Approche validée : le machine learning

Les réseaux de neurones sont très performants pour apprendre des relations complexes. La relation non linéaire, et donc complexe, entre les paramètres météorologiques et les performances d'une éolienne peut être très bien apprise à partir de données SCADA historiques grâce à cette méthode. Les données en intervalles de 10 minutes sont utilisées comme données d'entrée pour le modèle et servent à entraîner le modèle, qui prédit les performances du système de test.

Avant calibrage

Le réseau de neurones apprend le comportement de performance complexe à partir de différentes directions de vent, pressions atmosphériques et vitesses de vent. L'application de ce modèle à de nouvelles données vous permet de simuler les performances de l'installation de test pour différentes conditions météorologiques.

Après calibrage

Si vous calibrez ensuite le désalignement de nacelle du système de test, par exemple, la simulation peut alors être comparée aux données réellement mesurées. La différence de performance déterminée, corrigée des conditions météorologiques et de site, peut être utilisée pour évaluer le succès de la mesure.

1. Training

Nous n'utilisons qu'une partie des données (données d'entraînement) pour entraîner la courbe de puissance. Cela nous fournit un jeu de données (données de validation) avec lequel nous pouvons vérifier la qualité de la prédiction de performance du réseau de neurones.

2. Training Loss et Validation Loss

Si nous comparons désormais l'erreur de notre entraînement sur les données d'entraînement et sur les données de validation, nous devons veiller à éviter ce que l'on appelle le surapprentissage (overfitting), c'est-à-dire que le réseau de neurones apprend les données d'entraînement par cœur sans en comprendre les relations fondamentales.

3. Vérification de cohérence interne (Self Consistency Check)

Pour vérifier si le réseau a bien appris le comportement de performance, nous utilisons des données historiques issues de l'ensemble des données d'entraînement et de validation, et nous contrôlons la qualité du fonctionnement de la simulation.

Dans la plupart des cas, nous atteignons une précision de 99 %.
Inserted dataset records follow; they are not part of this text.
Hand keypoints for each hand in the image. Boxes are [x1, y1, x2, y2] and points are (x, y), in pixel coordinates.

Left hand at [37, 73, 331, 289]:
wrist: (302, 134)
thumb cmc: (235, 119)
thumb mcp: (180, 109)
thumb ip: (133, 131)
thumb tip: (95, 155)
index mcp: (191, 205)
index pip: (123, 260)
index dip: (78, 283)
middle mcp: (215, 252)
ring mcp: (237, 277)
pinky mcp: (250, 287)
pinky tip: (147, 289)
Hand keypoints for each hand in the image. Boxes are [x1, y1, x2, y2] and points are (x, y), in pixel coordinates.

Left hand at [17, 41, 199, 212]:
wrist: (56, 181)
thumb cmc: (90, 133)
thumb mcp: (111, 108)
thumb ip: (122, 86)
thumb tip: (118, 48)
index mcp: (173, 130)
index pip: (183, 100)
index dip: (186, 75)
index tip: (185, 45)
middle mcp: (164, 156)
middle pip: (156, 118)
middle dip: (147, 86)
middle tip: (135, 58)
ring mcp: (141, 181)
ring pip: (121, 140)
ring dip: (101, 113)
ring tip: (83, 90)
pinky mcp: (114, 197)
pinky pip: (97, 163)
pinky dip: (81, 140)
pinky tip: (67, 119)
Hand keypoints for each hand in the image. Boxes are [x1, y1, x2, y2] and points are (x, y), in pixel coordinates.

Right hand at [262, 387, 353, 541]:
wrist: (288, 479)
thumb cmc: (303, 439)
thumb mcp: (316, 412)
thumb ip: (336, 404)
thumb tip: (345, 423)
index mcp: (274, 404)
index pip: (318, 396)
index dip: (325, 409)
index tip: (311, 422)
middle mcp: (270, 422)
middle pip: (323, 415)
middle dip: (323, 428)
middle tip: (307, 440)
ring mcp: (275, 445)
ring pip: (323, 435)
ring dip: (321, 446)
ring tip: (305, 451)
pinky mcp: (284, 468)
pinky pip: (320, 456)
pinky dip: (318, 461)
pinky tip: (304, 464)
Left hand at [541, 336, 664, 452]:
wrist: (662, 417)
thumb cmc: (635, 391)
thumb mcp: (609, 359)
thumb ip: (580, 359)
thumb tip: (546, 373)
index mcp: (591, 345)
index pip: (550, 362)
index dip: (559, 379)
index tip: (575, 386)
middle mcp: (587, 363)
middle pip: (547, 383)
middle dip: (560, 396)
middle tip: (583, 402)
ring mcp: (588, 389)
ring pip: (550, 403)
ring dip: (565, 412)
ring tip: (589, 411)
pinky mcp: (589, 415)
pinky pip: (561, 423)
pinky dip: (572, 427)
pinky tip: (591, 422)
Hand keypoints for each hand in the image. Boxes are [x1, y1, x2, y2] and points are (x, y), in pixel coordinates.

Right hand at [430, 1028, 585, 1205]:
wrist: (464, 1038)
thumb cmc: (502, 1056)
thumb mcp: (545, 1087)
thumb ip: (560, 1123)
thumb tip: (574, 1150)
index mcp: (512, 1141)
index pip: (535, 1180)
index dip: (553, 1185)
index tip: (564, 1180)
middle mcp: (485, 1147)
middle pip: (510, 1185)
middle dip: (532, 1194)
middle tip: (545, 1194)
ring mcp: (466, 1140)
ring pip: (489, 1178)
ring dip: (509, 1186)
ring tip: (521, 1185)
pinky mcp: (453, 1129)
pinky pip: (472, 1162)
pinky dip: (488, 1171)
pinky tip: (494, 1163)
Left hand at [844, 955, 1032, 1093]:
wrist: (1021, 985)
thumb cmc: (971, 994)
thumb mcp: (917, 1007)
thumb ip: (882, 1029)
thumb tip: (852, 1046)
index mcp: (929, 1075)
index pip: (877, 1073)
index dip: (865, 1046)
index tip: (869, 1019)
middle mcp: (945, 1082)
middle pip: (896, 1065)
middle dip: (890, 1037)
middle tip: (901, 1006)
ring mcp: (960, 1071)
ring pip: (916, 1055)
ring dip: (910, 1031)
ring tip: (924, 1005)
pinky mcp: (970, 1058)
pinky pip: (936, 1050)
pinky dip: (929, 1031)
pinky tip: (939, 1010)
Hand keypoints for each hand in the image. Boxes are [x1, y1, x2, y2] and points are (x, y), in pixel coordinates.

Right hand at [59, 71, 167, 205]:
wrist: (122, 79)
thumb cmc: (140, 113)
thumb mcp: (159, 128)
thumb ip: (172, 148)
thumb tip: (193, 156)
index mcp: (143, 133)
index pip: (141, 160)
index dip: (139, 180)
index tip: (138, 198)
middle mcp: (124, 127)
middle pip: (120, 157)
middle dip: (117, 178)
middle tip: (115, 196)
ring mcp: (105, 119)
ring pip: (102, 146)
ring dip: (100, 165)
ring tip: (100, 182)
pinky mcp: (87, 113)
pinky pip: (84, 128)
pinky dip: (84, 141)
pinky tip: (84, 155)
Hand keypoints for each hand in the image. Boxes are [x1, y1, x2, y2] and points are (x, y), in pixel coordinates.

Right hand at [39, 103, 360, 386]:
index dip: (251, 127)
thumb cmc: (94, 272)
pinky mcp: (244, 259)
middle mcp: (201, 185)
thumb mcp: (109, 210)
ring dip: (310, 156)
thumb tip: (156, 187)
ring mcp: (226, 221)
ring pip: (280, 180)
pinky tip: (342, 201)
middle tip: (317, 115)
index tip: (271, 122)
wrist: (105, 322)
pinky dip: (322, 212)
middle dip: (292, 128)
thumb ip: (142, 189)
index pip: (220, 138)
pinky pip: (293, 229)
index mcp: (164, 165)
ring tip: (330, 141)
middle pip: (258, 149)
4. Comparaison des performances

Enfin, nous utilisons comme données d'entrée les données mesurées pendant la période de test, par exemple après calibrage, et nous comparons les résultats du modèle de machine learning avec les valeurs réellement mesurées. La différence correspond alors à l'augmentation ou à la réduction des performances.

Si vous intégrez ces différences sur une certaine période, vous obtenez une différence directe en kWh entre la puissance attendue et la puissance réellement produite par le système de test.